図15に示すように、ナビパックA41が始めに検出されると、当該ナビパックA41に含まれるSCRでクロック生成部104が初期化される(図13ステップS3参照)。そして、ナビパックA41の次のデータであるビデオパックA42のパックヘッダが検出されると(図13ステップS4参照)、そこに記述されているSCR(図15において、SCR=T2 )を読み出し(図13ステップS5参照)、当該SCR(=T2 )となったタイミングでストリームスイッチ84を閉としてトラックバッファ83からのビデオパックA42の読み出しを開始すると共に、デマルチプレクサ86を介してVBVバッファ87にビデオパックA42に含まれるビデオデータの書き込みを行う((イ)、図13ステップS7及びS8参照)。そして、ビデオパックB42の書き込みが終了した時点で、ビデオパックA42に記述されているPTS(PTS=T20(図15では、T3 <T20<T4 である。))になったら、バッファスイッチ105を閉として、一フレーム画像毎にビデオパックA42のデータから読み出しを開始し((ロ)、図14ステップS14参照)、ビデオデコーダ88でのデコード処理を行う(図14ステップS15、S16参照)。そして、タイミングT4 になったら、今度はビデオパックC42のVBVバッファ87への書き込みを開始し((ハ)、図13ステップS7及びS8参照)、1フレーム画像に対応する時間が経過したらバッファスイッチ105を閉として読み出しを開始する((ニ))。以後は、夫々のパックPのパックヘッダに記述されているSCRのタイミングでVBVバッファ87への書き込みを行って一フレーム画像に対応する時間が経過後に読み出しを行うことを繰返す。そして、夫々のパックヘッダに記述されているPTSになったら夫々のGOP52の表示を行うこととなる。

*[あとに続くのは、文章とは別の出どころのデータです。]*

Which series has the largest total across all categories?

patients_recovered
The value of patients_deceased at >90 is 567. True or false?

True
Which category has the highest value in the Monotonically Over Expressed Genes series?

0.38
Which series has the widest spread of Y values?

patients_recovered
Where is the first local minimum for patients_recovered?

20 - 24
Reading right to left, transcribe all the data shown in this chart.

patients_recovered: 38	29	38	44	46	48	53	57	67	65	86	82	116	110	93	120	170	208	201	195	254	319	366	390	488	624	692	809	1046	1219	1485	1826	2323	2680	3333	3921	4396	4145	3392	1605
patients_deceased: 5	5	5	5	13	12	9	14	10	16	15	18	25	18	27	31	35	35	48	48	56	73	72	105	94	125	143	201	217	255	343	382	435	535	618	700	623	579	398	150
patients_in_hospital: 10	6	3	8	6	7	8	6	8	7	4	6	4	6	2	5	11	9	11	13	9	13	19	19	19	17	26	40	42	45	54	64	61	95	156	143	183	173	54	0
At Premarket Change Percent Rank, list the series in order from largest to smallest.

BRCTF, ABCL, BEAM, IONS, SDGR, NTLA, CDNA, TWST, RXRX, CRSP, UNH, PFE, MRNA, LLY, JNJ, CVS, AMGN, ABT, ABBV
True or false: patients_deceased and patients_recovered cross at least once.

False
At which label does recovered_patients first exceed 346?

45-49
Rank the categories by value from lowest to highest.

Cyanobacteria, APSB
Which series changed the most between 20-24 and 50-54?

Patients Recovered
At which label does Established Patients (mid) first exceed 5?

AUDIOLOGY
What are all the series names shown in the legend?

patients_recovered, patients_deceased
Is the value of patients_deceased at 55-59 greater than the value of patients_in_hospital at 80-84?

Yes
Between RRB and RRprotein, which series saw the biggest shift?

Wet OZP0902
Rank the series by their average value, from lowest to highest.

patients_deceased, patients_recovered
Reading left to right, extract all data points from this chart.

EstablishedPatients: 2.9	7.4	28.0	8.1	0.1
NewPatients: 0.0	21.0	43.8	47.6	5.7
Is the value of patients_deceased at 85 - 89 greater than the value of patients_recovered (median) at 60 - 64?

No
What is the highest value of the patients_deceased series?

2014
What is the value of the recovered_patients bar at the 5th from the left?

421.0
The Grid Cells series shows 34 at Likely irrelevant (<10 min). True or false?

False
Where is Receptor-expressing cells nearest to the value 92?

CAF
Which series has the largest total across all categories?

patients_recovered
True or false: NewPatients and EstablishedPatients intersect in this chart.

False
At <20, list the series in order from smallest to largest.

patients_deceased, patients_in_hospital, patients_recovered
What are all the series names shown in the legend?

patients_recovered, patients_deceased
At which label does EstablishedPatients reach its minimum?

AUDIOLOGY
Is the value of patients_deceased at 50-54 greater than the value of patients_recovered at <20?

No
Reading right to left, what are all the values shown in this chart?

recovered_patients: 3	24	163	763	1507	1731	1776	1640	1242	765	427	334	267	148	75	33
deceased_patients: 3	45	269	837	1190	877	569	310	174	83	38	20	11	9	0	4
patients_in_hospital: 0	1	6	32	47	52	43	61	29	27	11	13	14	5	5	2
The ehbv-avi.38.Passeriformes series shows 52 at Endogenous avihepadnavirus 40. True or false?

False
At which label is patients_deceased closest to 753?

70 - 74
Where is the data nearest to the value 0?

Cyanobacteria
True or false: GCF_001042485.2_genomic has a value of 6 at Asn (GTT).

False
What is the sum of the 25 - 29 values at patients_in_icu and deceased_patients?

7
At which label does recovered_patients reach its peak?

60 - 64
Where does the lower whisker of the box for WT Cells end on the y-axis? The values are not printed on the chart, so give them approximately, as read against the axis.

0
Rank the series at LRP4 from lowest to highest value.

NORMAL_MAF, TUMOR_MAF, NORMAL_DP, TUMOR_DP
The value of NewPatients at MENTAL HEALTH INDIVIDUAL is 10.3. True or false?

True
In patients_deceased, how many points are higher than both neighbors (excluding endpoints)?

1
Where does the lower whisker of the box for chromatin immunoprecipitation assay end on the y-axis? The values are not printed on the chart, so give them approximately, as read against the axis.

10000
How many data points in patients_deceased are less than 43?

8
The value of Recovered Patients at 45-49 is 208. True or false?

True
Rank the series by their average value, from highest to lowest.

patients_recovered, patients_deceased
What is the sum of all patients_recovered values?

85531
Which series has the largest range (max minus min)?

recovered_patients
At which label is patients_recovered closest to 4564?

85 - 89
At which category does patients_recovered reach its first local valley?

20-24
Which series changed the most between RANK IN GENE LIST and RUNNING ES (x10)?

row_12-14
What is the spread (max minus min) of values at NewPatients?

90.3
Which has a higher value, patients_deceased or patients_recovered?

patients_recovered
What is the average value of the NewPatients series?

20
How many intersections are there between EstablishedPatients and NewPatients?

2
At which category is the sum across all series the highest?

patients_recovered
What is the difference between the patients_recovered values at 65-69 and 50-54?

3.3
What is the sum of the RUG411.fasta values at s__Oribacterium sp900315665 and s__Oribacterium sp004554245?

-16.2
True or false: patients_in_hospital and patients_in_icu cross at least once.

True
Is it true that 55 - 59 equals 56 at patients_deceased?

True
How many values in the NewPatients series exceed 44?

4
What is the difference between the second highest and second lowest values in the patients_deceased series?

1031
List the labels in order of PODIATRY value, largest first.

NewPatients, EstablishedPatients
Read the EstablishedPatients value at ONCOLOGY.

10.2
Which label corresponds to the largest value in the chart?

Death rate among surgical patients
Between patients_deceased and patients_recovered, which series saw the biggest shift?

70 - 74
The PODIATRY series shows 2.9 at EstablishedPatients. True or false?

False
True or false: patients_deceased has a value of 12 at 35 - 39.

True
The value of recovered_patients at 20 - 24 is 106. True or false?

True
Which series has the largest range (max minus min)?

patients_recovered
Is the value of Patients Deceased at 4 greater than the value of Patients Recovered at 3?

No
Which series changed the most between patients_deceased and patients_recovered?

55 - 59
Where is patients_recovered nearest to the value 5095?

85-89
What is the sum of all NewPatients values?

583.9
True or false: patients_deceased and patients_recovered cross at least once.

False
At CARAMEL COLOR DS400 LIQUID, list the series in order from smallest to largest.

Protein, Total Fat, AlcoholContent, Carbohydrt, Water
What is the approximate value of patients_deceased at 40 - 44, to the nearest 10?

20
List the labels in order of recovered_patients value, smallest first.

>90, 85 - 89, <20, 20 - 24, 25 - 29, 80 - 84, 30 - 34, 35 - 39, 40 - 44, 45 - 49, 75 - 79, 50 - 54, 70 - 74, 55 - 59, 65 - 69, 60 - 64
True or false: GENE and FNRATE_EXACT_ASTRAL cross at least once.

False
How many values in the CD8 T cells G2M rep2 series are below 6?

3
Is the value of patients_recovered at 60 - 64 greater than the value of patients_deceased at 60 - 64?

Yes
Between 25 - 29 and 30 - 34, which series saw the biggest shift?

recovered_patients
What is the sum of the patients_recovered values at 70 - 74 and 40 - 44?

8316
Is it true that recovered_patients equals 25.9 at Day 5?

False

なお、上記VBVバッファ87以外のサブピクチャバッファ89、オーディオバッファ92においても同様の動作、すなわち、対応する夫々のパックPのパックヘッダに記述されているSCRのタイミングでトラックバッファ83から読み出して夫々のバッファへの書き込みを行って一フレームに対応する時間が経過後に読み出しを行うことを繰返すと共に、夫々のパックヘッダに記述されているPTSになったら夫々のデータの再生又は表示を行うこととなる。
次に、一のVOBユニット30の長さを、再生時間軸上において0.4秒以上1秒以下としている理由について、これに対応するPCIバッファ94の動作と共に、図16を用いて詳説する。
上述のように、PCIバッファ94は、PCIデータ50と当該PCIデータ50が対応するビデオデータ42、オーディオデータ43又はサブピクチャデータ44等とを同期させ、当該ビデオデータ42、オーディオデータ43又はサブピクチャデータ44等にPCIデータ50を適用させるためのものである。
従って、PCIバッファ94では、当該PCIバッファ94に入力されたPCI信号Spcに含まれるPCIデータ50に対応するビデオ信号Sv 等のデコードが、図11に示すビデオデコーダ88、サブピクチャデコーダ90及びオーディオデコーダ93の夫々において終了するまでの間、入力されたPCIデータ50を保持し、ビデオ信号Sv 等のデコードが完了した時点で当該PCIデータ50をPCIデコーダ95に出力する必要がある。このことから、PCIバッファ94の記憶容量としては、上記ビデオ信号Sv 等のデコードが終了するまでの間に入力される全てのPCIデータ50を夫々個別に保持するだけの容量が必要となる。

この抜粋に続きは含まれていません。